Unlike in Other Settings, Telehealth Could Spur Skilled Nursing Savings
The use of telehealth services is commonly floated as a way to improve care and reduce health care spending at skilled nursing facilities, particularly rural ones.
But there are several factors that drive the effect of telehealth on medical spending, and in practice, spending will drop only in specific situations, according to an opinion piece published Tuesday in the Annals of Internal Medicine.
Perhaps most crucially for skilled nursing operators, authors Adam Licurse and Ateev Mehrotra argue that telehealth’s value lies in preventing further downstream care, such as an emergency room visit or inpatient admission.
“For example, among older, sicker nursing home residents, after-hours telehealth coverage may generate substantial savings by deterring costly emergency department transfers and inpatient admissions,” they wrote. “Targeting similar high-risk populations, in which a potential exists to deter high-cost events, would probably increase savings… Patients discharged to post-acute facilities from hospitals might benefit from virtual assessments by their hospital teams, who are more familiar with their care and therefore well-positioned to prevent readmissions.”

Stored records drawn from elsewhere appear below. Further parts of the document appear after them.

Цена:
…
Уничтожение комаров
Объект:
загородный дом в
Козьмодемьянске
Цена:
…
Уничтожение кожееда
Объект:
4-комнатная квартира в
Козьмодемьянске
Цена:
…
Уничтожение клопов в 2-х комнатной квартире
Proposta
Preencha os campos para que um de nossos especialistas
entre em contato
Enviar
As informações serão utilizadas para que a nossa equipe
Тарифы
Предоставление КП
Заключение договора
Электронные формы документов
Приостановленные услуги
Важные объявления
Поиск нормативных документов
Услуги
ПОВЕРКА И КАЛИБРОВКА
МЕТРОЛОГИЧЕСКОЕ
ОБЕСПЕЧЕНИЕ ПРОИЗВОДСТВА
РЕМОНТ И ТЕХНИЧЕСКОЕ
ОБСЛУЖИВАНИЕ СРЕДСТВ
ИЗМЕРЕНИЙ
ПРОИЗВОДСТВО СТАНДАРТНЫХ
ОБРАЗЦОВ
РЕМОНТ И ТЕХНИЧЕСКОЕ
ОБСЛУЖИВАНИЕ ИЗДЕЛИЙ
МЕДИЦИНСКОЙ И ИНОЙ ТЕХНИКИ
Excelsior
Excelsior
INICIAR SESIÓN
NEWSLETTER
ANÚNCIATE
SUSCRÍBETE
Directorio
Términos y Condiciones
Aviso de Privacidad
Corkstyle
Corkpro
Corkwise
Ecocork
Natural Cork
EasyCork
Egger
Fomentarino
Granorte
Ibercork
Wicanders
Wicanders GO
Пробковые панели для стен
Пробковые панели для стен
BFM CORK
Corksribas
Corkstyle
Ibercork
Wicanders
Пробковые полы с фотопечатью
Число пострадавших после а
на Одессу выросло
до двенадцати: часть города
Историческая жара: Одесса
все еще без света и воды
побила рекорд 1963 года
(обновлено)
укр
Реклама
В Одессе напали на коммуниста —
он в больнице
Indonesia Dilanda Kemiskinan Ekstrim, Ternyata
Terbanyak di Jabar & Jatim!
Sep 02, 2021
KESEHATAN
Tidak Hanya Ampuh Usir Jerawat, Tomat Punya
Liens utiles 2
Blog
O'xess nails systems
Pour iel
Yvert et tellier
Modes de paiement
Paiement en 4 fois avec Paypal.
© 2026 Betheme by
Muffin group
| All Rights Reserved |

The authors also draw a distinction between “additive” and “substitutive” telehealth uses — essentially, whether or not the telehealth takes the place of a face-to-face meeting, or simply represents another health intervention.
Previous work by the authors found that in the use of telehealth for low-acuity conditions, about 90% of visits were considered new use, while 10% were substitution. The question for decreasing spending is ensuring that telehealth is primarily substitutive, Licurse and Mehrotra argued.
“First, services could be targeted to non-discretionary conditions, for which there is less potential for overuse,” they wrote. “Second, it is more likely to be substitutive if providers are paid via alternative and value-based payments (as is the case with Accountable Care Organizations). Under these models, providers have a financial incentive to prevent overuse and therefore are more likely to use telehealth to replace costlier in-person encounters.”
The authors also looked at the relative cost differences between telehealth and in-person visits, suggesting that lower reimbursement for telehealth visits could be appropriate. This is because such visits are often provided at a lower cost than those of in-person ones, even though some states have parity laws mandating telehealth be paid at the same rate as equivalent in-person visits.